• [EXERCISE SET]:
#1 Decide whether each statement agrees with the blog post about pregnancy and beer. Answer yes or no, and quote the words of the blog post that decide it. (a) The maternity shirt the writer tried on came from the Gap. (b) The writer enjoys IPAs. (c) The one-year-old's birthday party took place on Sunday.
#2 Answer these questions from the blog post about pregnancy and beer.
(a) Who told the writer "you look like a fit pregnant woman"?
(b) What beer does the writer like to drink in the winter?
(c) What alcohol percentage does the writer give for non-alcoholic beer?

Friday, May 04, 2012

"you look like a fit pregnant woman"

that phrase, my friends, was music to my ears. Matt said it to me after I tried on a new maternity shirt from the Gap. (this one, in orange) I wore it to work and one of my coworkers/friends said hello to me as she walked by my workstation. And then actually backtracked to say "WOW, that color looks great on you!"

:)

I've a feeling that I am going to miss some of my maternity clothes this time next year.

I am sure that I will also welcome the return of my abdominal muscles. And I'll enjoy wearing normal jeans and not having to push with my arms in order to stand up without groaning. And sleeping on my stomach. Oh and BEER. For the love of all that is holy, beer.

Which, by the way--I went to the birthday party of a very cute little girl on Saturday. She turned one and I've been photographing her this year, and I think her momma is the bees knees. While there another pregnant gal (and another one of my photography clients) and I were chatting and I said how sad I was that there seemed to be no such thing as a non-alcoholic wheat beer. That 0'd0uls Amber actually wasn't half bad, but that I'm a seasonal beer drinker (I like dark stouts in the winter and wheats in the summer and the spicy pumpkin ones in the fall--though please, please let me skip the IPAs) and I miss the wheat.

one of the guests at the party who was probably old enough to by my parent or uncle said "you miss BEER?!?!" quite incredulously. I responded with "yes, I do. We're kind of beer nerds--we visit breweries, like tasting beers and even brew our own." He just stared. And then in response I said "I've had a couple of different non-alcoholic beers and most of them aren't good at all, but there's one that is. But really I just wish there was a wheat one!" He said, "wait, you can HAVE non-alcoholic beer??? Isn't there still alcohol in there?" [also, WHAT?!? who is this dude?]

I said "um, yeah. It's like 0.5 %. You get more alcohol than that rinsing out your mouth with Listerine."

He said half jokingly/half serious "you shouldn't drink Listerine."

I said "oh, no, I mean, when you use Listerine the alcohol absorbs through your tongue. I don't mean drinking it." and smiled real big.

And then, thankfully, someone else came into the room and the convo changed. Such strangeness!

(and before anybody decides to lecture--I've had a maximum of two in one sitting, I am very well hydrated and seriously?!? there are bigger fish to fry!)

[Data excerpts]
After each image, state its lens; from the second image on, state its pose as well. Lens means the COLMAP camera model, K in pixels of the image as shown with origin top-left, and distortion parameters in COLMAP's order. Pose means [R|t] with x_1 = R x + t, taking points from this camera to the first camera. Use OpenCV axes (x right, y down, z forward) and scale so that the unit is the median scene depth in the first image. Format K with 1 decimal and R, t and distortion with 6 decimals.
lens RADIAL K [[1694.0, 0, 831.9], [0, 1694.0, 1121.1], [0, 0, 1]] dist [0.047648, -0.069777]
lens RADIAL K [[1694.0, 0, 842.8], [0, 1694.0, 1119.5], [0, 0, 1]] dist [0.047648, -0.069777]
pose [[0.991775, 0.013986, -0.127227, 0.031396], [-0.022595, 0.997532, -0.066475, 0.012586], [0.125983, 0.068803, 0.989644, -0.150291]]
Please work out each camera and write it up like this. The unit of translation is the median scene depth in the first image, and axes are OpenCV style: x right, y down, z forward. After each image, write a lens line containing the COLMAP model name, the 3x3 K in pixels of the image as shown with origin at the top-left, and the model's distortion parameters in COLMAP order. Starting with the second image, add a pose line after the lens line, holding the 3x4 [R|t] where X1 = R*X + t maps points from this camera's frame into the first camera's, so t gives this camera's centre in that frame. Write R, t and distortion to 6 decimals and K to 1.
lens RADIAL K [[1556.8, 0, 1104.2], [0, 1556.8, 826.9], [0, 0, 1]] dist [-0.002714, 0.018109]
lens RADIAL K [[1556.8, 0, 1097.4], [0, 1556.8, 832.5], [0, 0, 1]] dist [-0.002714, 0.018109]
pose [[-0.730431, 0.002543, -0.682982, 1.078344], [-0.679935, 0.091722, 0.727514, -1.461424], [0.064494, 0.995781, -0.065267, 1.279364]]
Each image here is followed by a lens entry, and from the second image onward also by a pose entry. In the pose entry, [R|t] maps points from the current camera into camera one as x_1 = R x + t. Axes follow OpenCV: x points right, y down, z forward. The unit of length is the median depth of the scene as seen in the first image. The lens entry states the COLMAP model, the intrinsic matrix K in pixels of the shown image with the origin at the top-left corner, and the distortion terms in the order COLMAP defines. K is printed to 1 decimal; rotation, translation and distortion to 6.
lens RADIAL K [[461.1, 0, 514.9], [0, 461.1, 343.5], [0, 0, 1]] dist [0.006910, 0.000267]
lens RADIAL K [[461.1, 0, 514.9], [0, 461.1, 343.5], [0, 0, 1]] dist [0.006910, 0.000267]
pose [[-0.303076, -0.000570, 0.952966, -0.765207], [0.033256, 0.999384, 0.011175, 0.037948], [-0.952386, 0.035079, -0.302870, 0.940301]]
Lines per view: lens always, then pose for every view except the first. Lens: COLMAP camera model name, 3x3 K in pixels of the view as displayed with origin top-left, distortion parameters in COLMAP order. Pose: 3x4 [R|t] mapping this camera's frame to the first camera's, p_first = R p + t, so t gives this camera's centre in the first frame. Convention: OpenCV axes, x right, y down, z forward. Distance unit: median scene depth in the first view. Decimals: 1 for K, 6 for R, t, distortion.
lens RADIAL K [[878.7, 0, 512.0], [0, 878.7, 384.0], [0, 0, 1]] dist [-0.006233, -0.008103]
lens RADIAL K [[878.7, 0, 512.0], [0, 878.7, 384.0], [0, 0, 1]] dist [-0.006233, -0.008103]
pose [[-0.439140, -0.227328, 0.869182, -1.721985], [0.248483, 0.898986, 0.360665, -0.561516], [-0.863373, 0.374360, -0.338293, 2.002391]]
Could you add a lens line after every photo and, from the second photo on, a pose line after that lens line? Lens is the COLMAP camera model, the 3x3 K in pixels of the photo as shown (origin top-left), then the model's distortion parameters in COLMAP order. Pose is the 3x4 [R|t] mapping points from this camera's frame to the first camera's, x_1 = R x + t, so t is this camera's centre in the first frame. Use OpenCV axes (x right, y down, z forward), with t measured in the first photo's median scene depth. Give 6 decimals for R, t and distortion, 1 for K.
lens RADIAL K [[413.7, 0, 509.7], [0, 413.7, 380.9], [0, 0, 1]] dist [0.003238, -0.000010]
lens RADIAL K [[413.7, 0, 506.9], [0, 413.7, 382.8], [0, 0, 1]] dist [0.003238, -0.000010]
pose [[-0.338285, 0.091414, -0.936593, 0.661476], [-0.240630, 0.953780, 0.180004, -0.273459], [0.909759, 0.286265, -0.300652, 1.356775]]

• [RESULTS OF THE TASKS]:
#1
(a) Yes: "I tried on a new maternity shirt from the Gap."
(b) No: "though please, please let me skip the IPAs"
(c) No: "I went to the birthday party of a very cute little girl on Saturday."

#2
(a) Matt
(b) Dark stouts
(c) 0.5 %